▶ [PROBLEM]
Once the line with "What is the 3D box" is found in the entries below, print it and each following line exactly, stopping after the line with "#3 textbook from (359, 406) to (679, 630)"; print nothing else.

[[ DATA open ]]

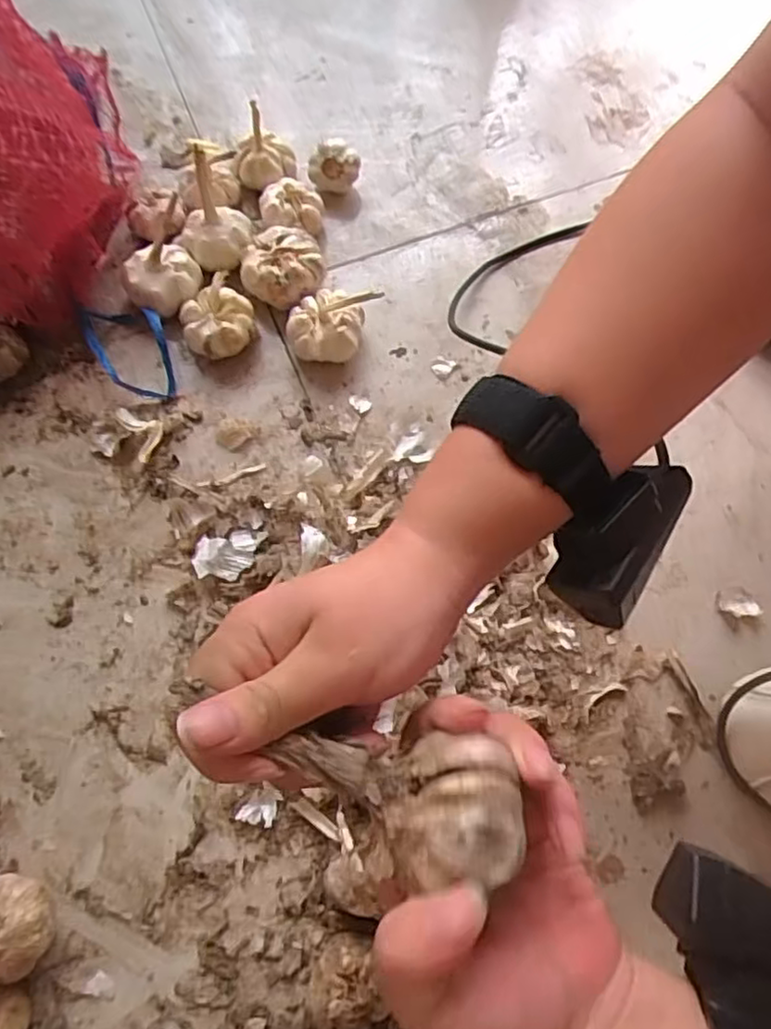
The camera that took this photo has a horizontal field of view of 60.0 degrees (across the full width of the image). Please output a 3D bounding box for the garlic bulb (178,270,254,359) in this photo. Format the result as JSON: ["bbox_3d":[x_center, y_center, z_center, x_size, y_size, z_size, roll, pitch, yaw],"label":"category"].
[{"bbox_3d":[-0.125,-0.144,0.498,0.051,0.042,0.049,-7,72,-5],"label":"garlic bulb"}]

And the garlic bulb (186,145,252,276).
[{"bbox_3d":[-0.133,-0.231,0.520,0.050,0.054,0.081,-15,73,-7],"label":"garlic bulb"}]

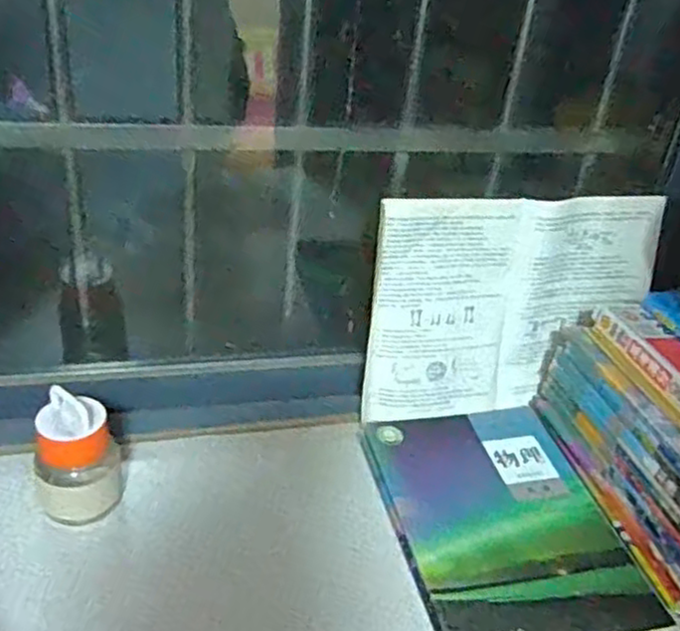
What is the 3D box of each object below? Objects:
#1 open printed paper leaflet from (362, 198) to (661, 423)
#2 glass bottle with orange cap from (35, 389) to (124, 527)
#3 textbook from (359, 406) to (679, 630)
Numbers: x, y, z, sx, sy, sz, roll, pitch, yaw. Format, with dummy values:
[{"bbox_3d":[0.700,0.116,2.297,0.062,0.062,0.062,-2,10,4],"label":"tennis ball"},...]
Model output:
[{"bbox_3d":[0.201,-0.009,0.832,0.343,0.253,0.018,-3,19,-15],"label":"open printed paper leaflet"},{"bbox_3d":[-0.250,0.136,0.677,0.077,0.120,0.064,-3,36,-11],"label":"glass bottle with orange cap"},{"bbox_3d":[0.161,0.196,0.722,0.218,0.014,0.298,-6,36,-13],"label":"textbook"}]

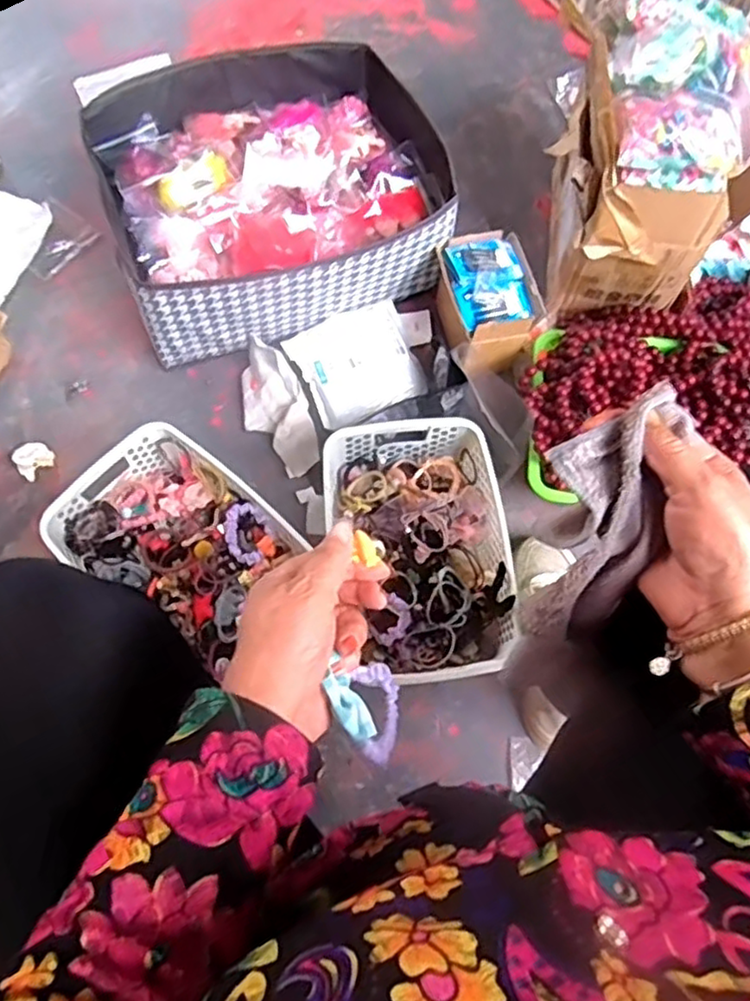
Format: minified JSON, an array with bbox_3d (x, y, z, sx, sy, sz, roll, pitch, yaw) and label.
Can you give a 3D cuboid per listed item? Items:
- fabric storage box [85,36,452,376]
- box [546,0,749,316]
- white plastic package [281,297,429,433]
[{"bbox_3d":[-0.133,-0.405,0.905,0.411,0.136,0.365,-19,71,-7],"label":"fabric storage box"},{"bbox_3d":[0.323,-0.417,0.841,0.191,0.291,0.270,-2,70,-1],"label":"box"},{"bbox_3d":[-0.018,-0.182,0.904,0.160,0.028,0.147,-26,72,-9],"label":"white plastic package"}]

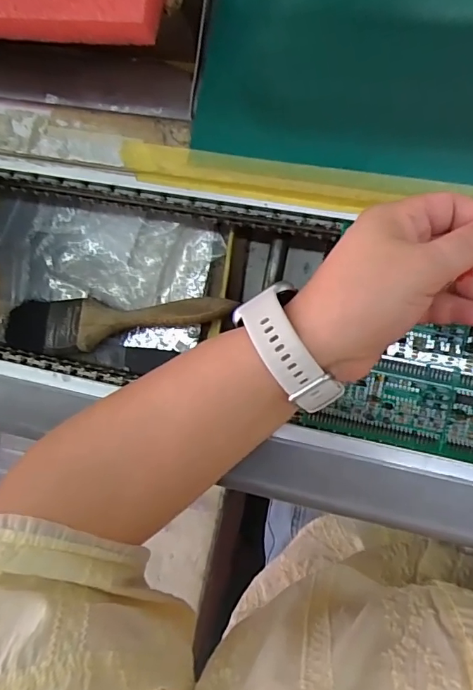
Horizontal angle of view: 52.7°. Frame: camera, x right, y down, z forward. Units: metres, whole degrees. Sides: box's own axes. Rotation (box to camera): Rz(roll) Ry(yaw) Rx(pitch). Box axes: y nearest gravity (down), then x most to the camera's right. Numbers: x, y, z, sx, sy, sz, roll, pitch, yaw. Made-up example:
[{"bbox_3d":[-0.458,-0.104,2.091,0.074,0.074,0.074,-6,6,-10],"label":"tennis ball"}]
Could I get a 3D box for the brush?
[{"bbox_3d":[-0.099,-0.017,0.397,0.195,0.032,0.042,-1,90,9],"label":"brush"}]

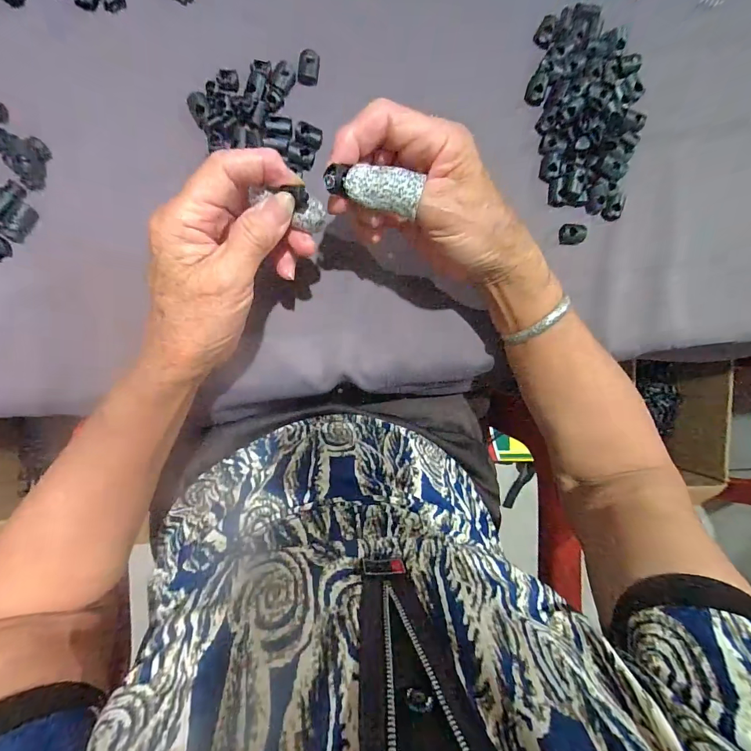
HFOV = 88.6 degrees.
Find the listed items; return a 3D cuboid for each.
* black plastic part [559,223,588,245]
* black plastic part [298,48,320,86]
[{"bbox_3d":[0.167,-0.120,0.325,0.019,0.011,0.017,-8,93,-7],"label":"black plastic part"},{"bbox_3d":[-0.051,-0.239,0.299,0.015,0.008,0.022,7,91,-8],"label":"black plastic part"}]

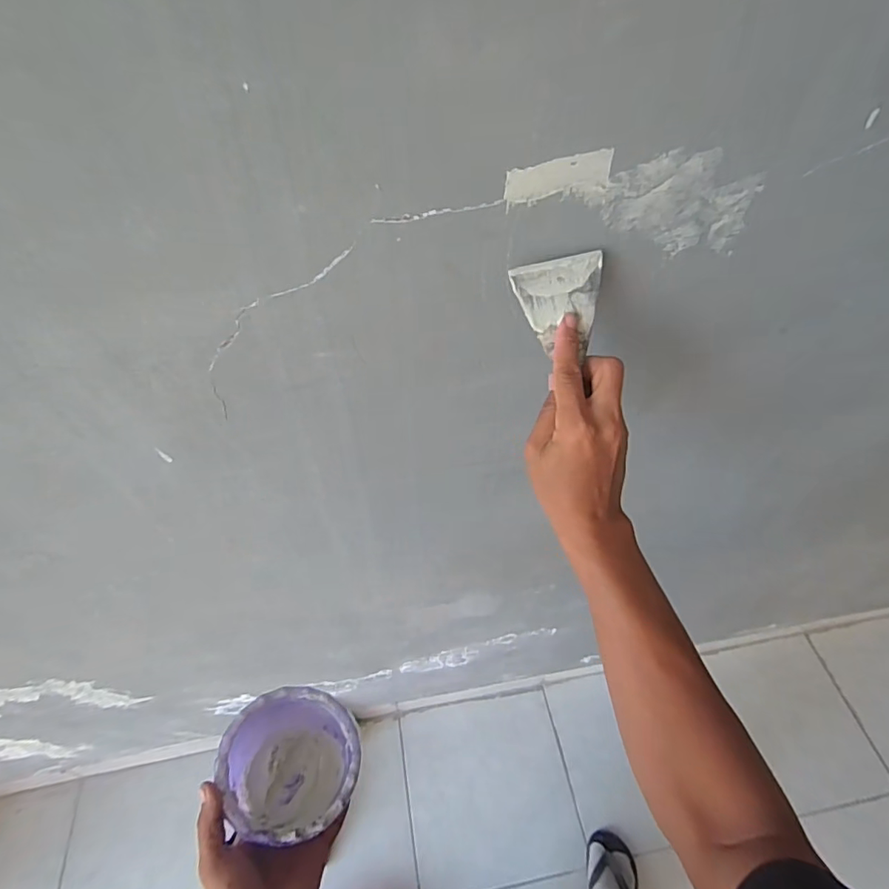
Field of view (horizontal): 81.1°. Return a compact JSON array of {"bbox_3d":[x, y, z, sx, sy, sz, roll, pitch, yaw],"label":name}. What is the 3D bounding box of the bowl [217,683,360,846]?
[{"bbox_3d":[-0.155,0.324,0.516,0.130,0.080,0.130,12,39,-9],"label":"bowl"}]

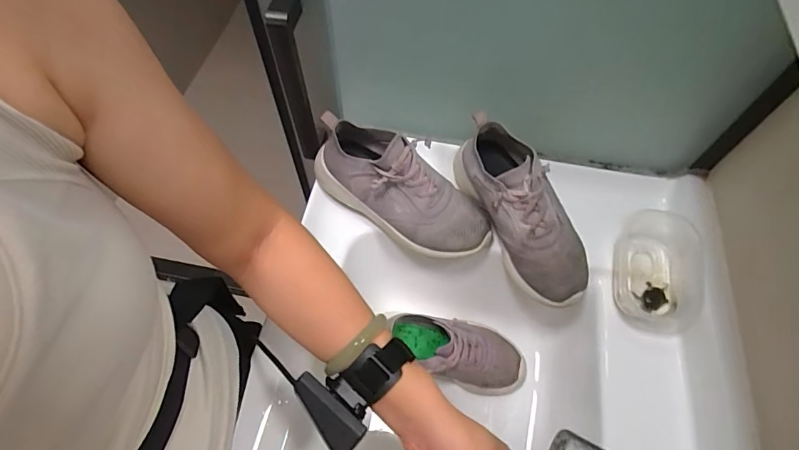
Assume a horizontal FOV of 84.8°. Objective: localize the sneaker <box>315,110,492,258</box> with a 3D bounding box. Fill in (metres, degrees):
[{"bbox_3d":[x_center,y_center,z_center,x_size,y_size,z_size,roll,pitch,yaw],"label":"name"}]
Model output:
[{"bbox_3d":[0.005,-0.042,0.511,0.226,0.102,0.083,35,64,2],"label":"sneaker"}]

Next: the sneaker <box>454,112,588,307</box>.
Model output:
[{"bbox_3d":[0.141,-0.015,0.507,0.084,0.090,0.220,-23,78,-13],"label":"sneaker"}]

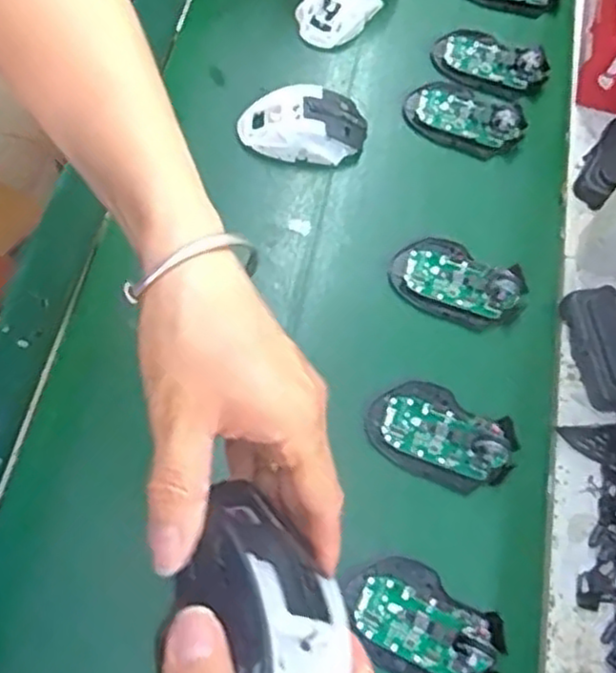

[[ DATA closed ]]

▶ [SOLUTION FOR THIS TASK]
What is the 3D box of each object below? Objects:
#1 open printed paper leaflet from (362, 198) to (661, 423)
#2 glass bottle with orange cap from (35, 389) to (124, 527)
#3 textbook from (359, 406) to (679, 630)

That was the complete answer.